__WHAT NEEDS TO BE DONE__
Please copy every line below word for word, leaving out the pictures.

(Stored data)
____
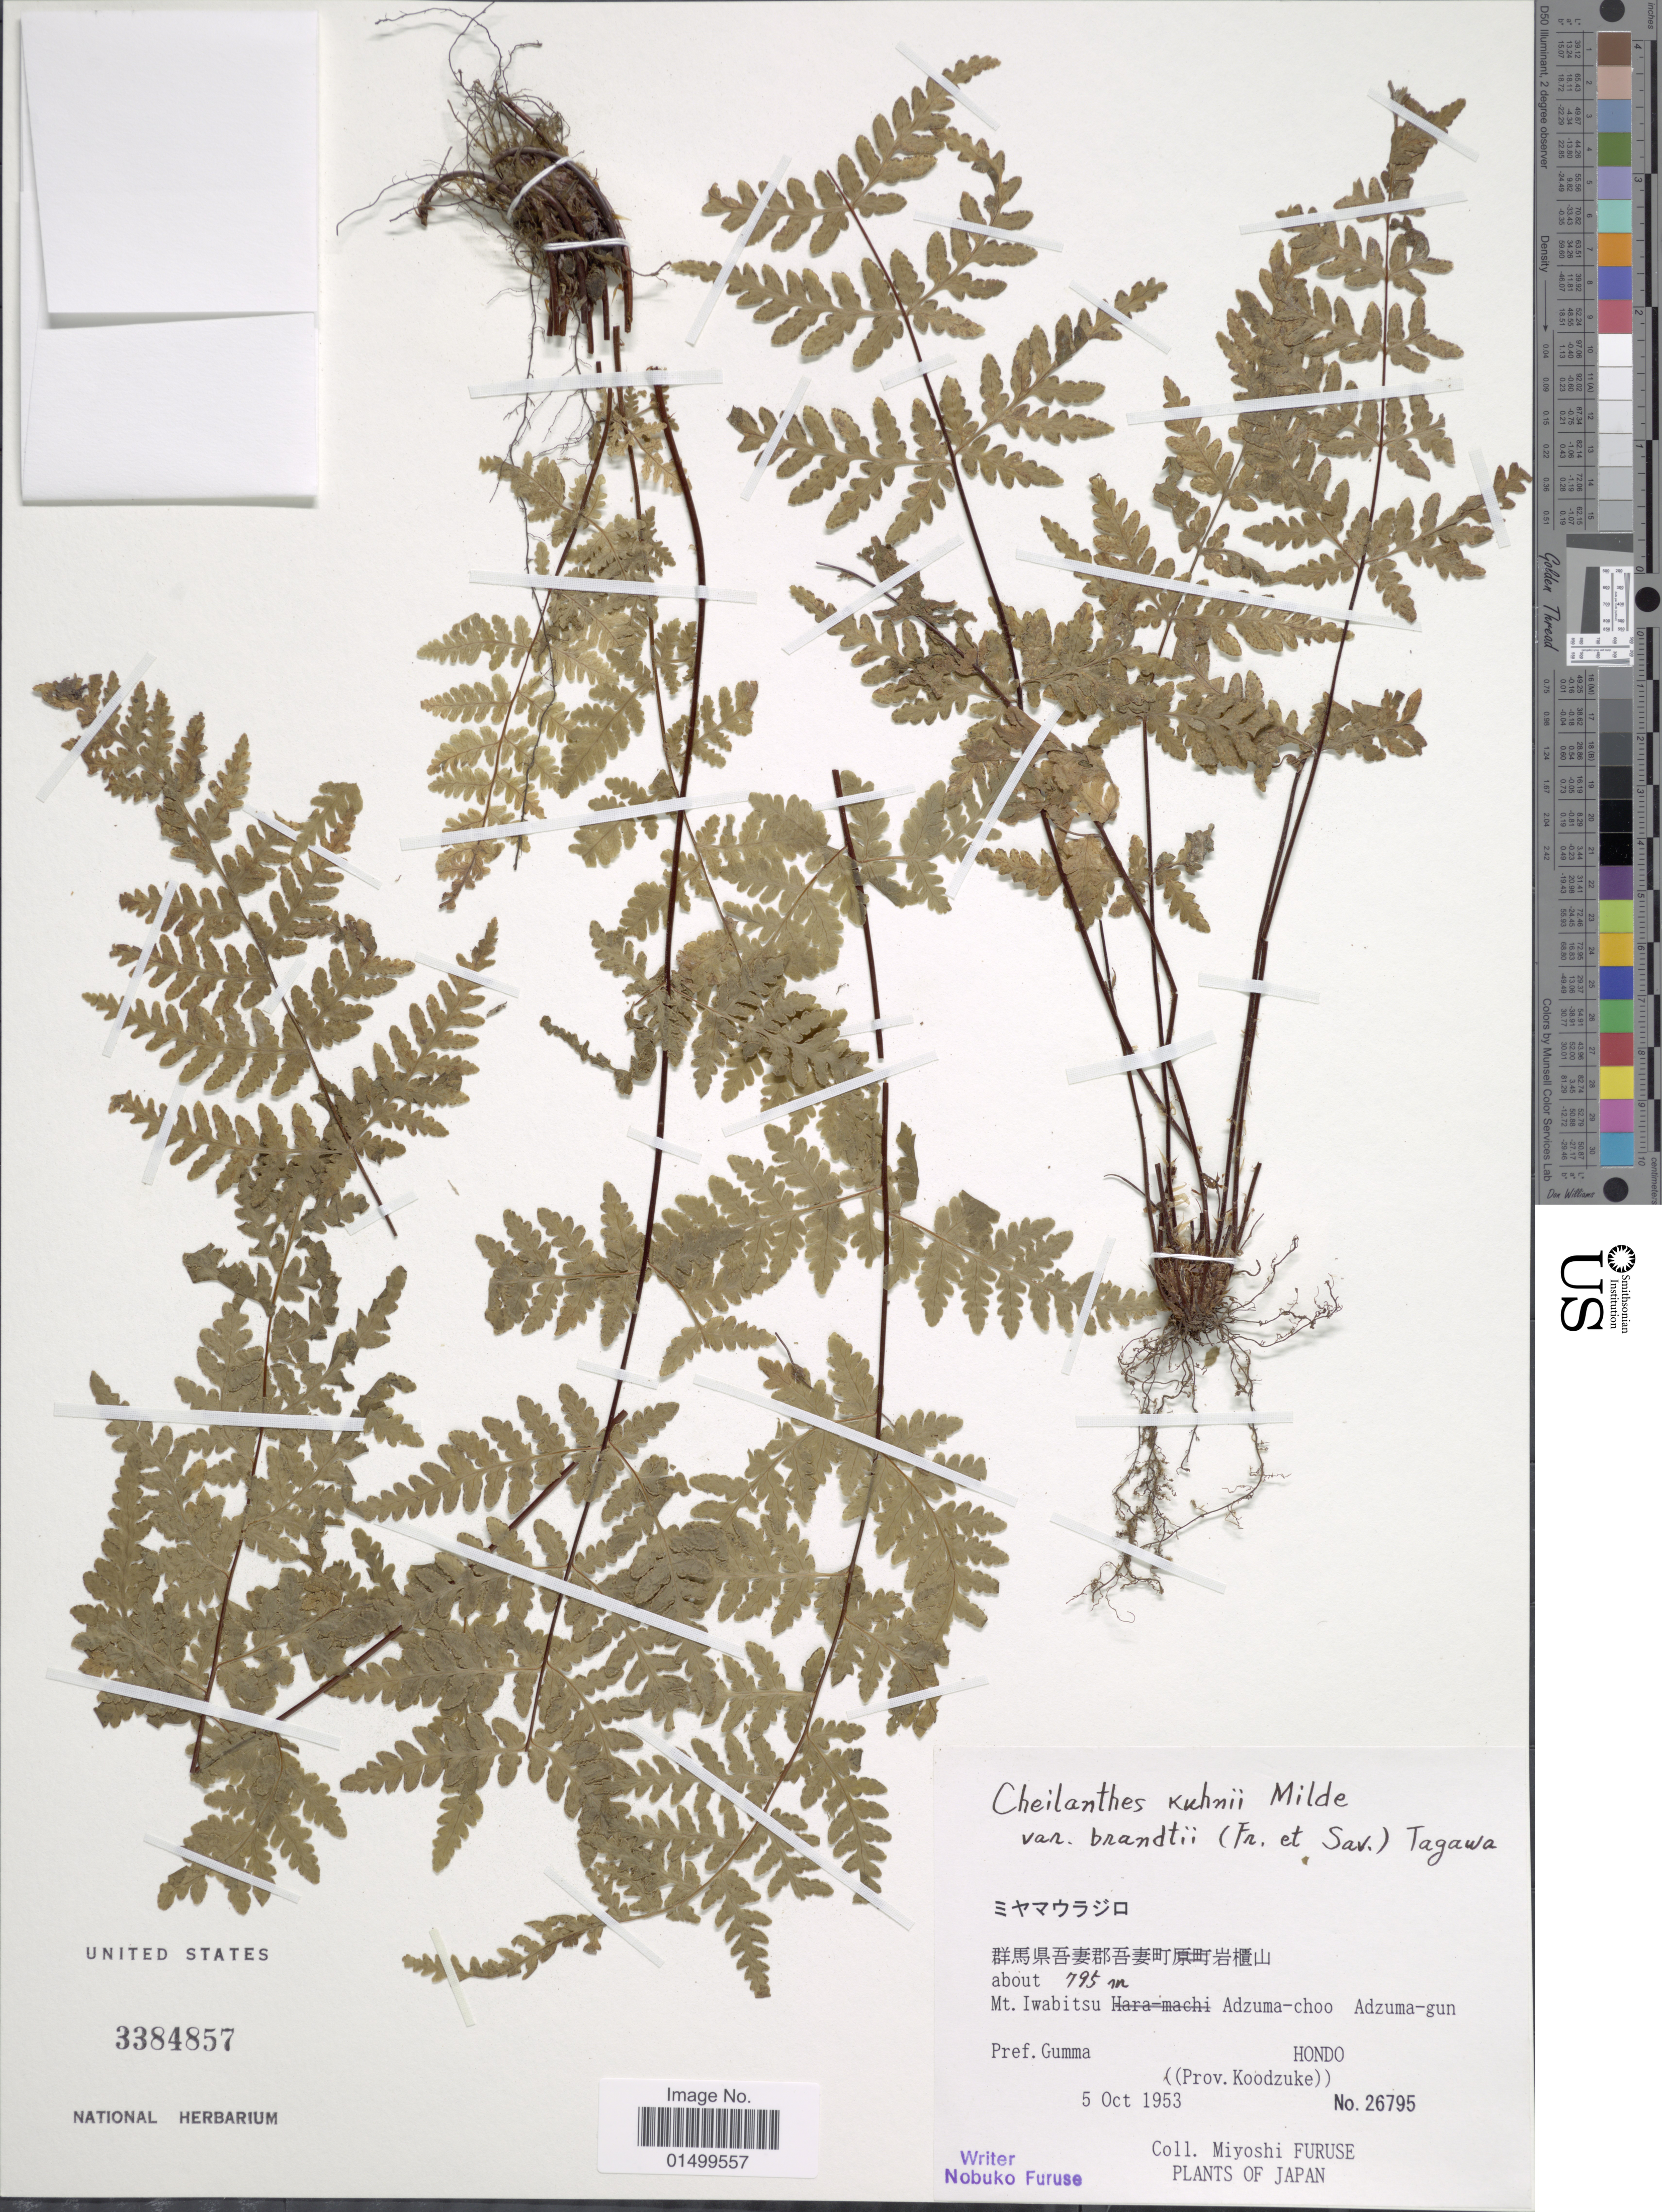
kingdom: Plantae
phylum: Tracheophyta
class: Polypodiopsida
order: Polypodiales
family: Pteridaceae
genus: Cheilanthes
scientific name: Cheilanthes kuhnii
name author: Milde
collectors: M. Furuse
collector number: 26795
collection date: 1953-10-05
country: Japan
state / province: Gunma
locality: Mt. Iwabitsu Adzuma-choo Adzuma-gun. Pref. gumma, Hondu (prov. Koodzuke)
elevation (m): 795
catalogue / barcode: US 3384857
____
__TASK RESPONSE__
kingdom: Plantae
phylum: Tracheophyta
class: Polypodiopsida
order: Polypodiales
family: Pteridaceae
genus: Cheilanthes
scientific name: Cheilanthes kuhnii
name author: Milde
collectors: M. Furuse
collector number: 26795
collection date: 1953-10-05
country: Japan
state / province: Gunma
locality: Mt. Iwabitsu Adzuma-choo Adzuma-gun. Pref. gumma, Hondu (prov. Koodzuke)
elevation (m): 795
catalogue / barcode: US 3384857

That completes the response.